В кабине он разыскал пачку сигарет, закурил, включил зажигание, завел мотор, подождал, когда он разогреется и кончится сигарета, тщательно загасил окурок и мягко выжал сцепление.
Через два квартала мотор застучал, забулькал, захрипел, как тяжело больной человек, и машина остановилась. Буданов покопался в моторе, но было темно, фонарь он не захватил, а светить зажигалкой побоялся.
— А, и ты с ней заодно! — сказал он и в сердцах пнул ее в колесо, и еще раз — в подбрюшье. Машина не ответила, тогда он набросился на нее с кулаками и, конечно же, разбил пальцы в кровь.
Боль отрезвила его, он закрыл дверцу, слил воду из радиатора и, чертыхаясь, побрел назад.
Дверь оказалась запертой, он стучал минут десять, сначала робко, потом раздраженно — кулаком.
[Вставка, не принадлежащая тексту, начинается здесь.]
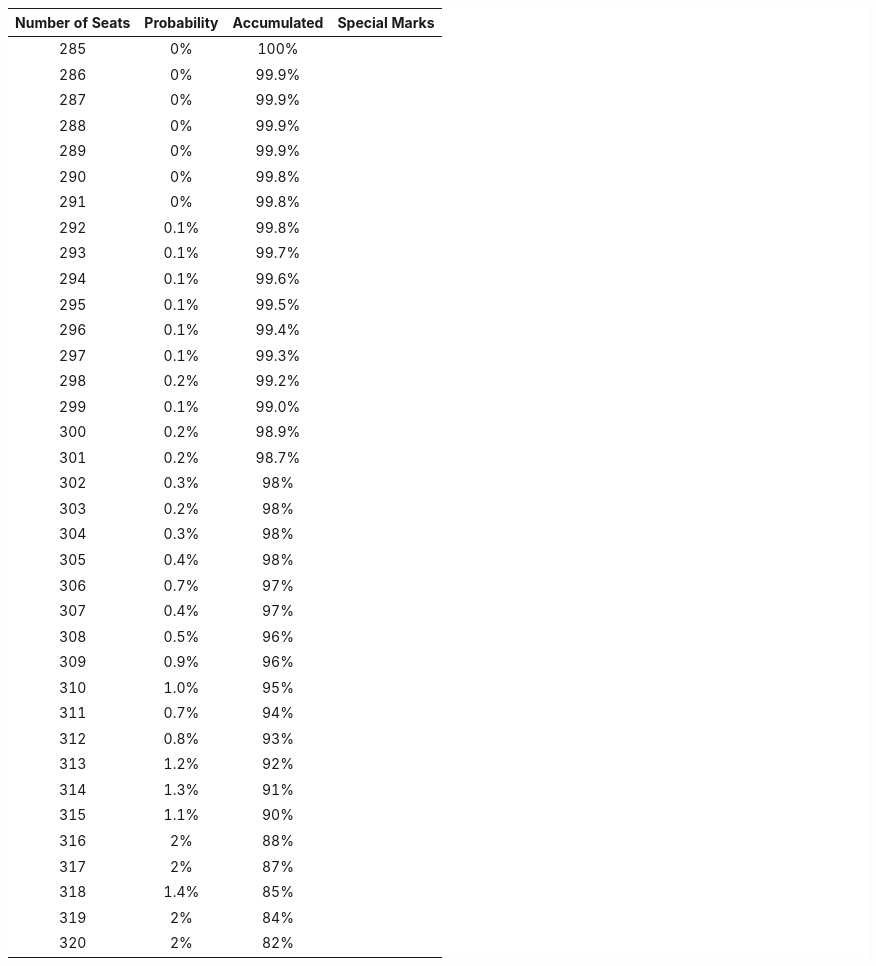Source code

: | Number of Seats | Probability | Accumulated | Special Marks |
|:---------------:|:-----------:|:-----------:|:-------------:|
| 285 | 0% | 100% |  |
| 286 | 0% | 99.9% |  |
| 287 | 0% | 99.9% |  |
| 288 | 0% | 99.9% |  |
| 289 | 0% | 99.9% |  |
| 290 | 0% | 99.8% |  |
| 291 | 0% | 99.8% |  |
| 292 | 0.1% | 99.8% |  |
| 293 | 0.1% | 99.7% |  |
| 294 | 0.1% | 99.6% |  |
| 295 | 0.1% | 99.5% |  |
| 296 | 0.1% | 99.4% |  |
| 297 | 0.1% | 99.3% |  |
| 298 | 0.2% | 99.2% |  |
| 299 | 0.1% | 99.0% |  |
| 300 | 0.2% | 98.9% |  |
| 301 | 0.2% | 98.7% |  |
| 302 | 0.3% | 98% |  |
| 303 | 0.2% | 98% |  |
| 304 | 0.3% | 98% |  |
| 305 | 0.4% | 98% |  |
| 306 | 0.7% | 97% |  |
| 307 | 0.4% | 97% |  |
| 308 | 0.5% | 96% |  |
| 309 | 0.9% | 96% |  |
| 310 | 1.0% | 95% |  |
| 311 | 0.7% | 94% |  |
| 312 | 0.8% | 93% |  |
| 313 | 1.2% | 92% |  |
| 314 | 1.3% | 91% |  |
| 315 | 1.1% | 90% |  |
| 316 | 2% | 88% |  |
| 317 | 2% | 87% |  |
| 318 | 1.4% | 85% |  |
| 319 | 2% | 84% |  |
| 320 | 2% | 82% |  |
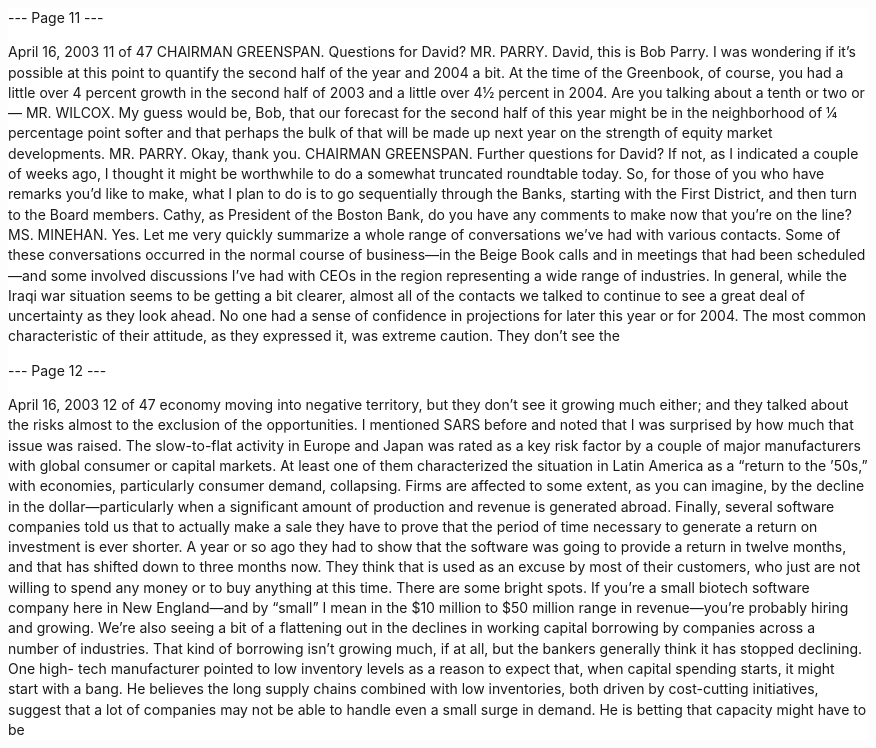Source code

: --- Page 11 ---

April 16, 2003 11 of 47
CHAIRMAN GREENSPAN. Questions for David?
MR. PARRY. David, this is Bob Parry. I was wondering if it’s possible at this point to
quantify the second half of the year and 2004 a bit. At the time of the Greenbook, of course, you
had a little over 4 percent growth in the second half of 2003 and a little over 4½ percent in 2004.
Are you talking about a tenth or two or—
MR. WILCOX. My guess would be, Bob, that our forecast for the second half of this
year might be in the neighborhood of ¼ percentage point softer and that perhaps the bulk of that
will be made up next year on the strength of equity market developments.
MR. PARRY. Okay, thank you.
CHAIRMAN GREENSPAN. Further questions for David? If not, as I indicated a couple
of weeks ago, I thought it might be worthwhile to do a somewhat truncated roundtable today.
So, for those of you who have remarks you’d like to make, what I plan to do is to go sequentially
through the Banks, starting with the First District, and then turn to the Board members. Cathy,
as President of the Boston Bank, do you have any comments to make now that you’re on the
line?
MS. MINEHAN. Yes. Let me very quickly summarize a whole range of conversations
we’ve had with various contacts. Some of these conversations occurred in the normal course of
business—in the Beige Book calls and in meetings that had been scheduled—and some involved
discussions I’ve had with CEOs in the region representing a wide range of industries.
In general, while the Iraqi war situation seems to be getting a bit clearer, almost all of the
contacts we talked to continue to see a great deal of uncertainty as they look ahead. No one had
a sense of confidence in projections for later this year or for 2004. The most common
characteristic of their attitude, as they expressed it, was extreme caution. They don’t see the

--- Page 12 ---

April 16, 2003 12 of 47
economy moving into negative territory, but they don’t see it growing much either; and they
talked about the risks almost to the exclusion of the opportunities.
I mentioned SARS before and noted that I was surprised by how much that issue was
raised. The slow-to-flat activity in Europe and Japan was rated as a key risk factor by a couple
of major manufacturers with global consumer or capital markets. At least one of them
characterized the situation in Latin America as a “return to the ’50s,” with economies,
particularly consumer demand, collapsing. Firms are affected to some extent, as you can
imagine, by the decline in the dollar—particularly when a significant amount of production and
revenue is generated abroad. Finally, several software companies told us that to actually make a
sale they have to prove that the period of time necessary to generate a return on investment is
ever shorter. A year or so ago they had to show that the software was going to provide a return
in twelve months, and that has shifted down to three months now. They think that is used as an
excuse by most of their customers, who just are not willing to spend any money or to buy
anything at this time.
There are some bright spots. If you’re a small biotech software company here in New
England—and by “small” I mean in the $10 million to $50 million range in revenue—you’re
probably hiring and growing. We’re also seeing a bit of a flattening out in the declines in
working capital borrowing by companies across a number of industries. That kind of borrowing
isn’t growing much, if at all, but the bankers generally think it has stopped declining. One high-
tech manufacturer pointed to low inventory levels as a reason to expect that, when capital
spending starts, it might start with a bang. He believes the long supply chains combined with
low inventories, both driven by cost-cutting initiatives, suggest that a lot of companies may not
be able to handle even a small surge in demand. He is betting that capacity might have to be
Ему не открывали.
Итак, он был раздет, бездомен и предан. Предан женой, автомобилем и этой женщиной, которую он чуть не удочерил в сердце своем. В своем глупом и доверчивом сердце.
Разбитые пальцы болели и снова начали кровоточить. Было ясно, что впускать его не желают, но идти было совершенно некуда, вот он и сел на верхнюю ступеньку лестницы, притулился спиной к перилам и посасывал костяшки пальцев, поплевывал розоватой слюной и, конечно же, только себя одного считал виноватым.
Он чувствовал себя бегущим по сужавшемуся кругу, каждый раз он повторял свои витки, возвращался к этой двери и снова уходил от нее, и снова прибегал, и знал, что витки сужаются, и что вырваться он уже не сможет никогда, и что вся эта маета не что иное, как наказание ему за совершенное преступление.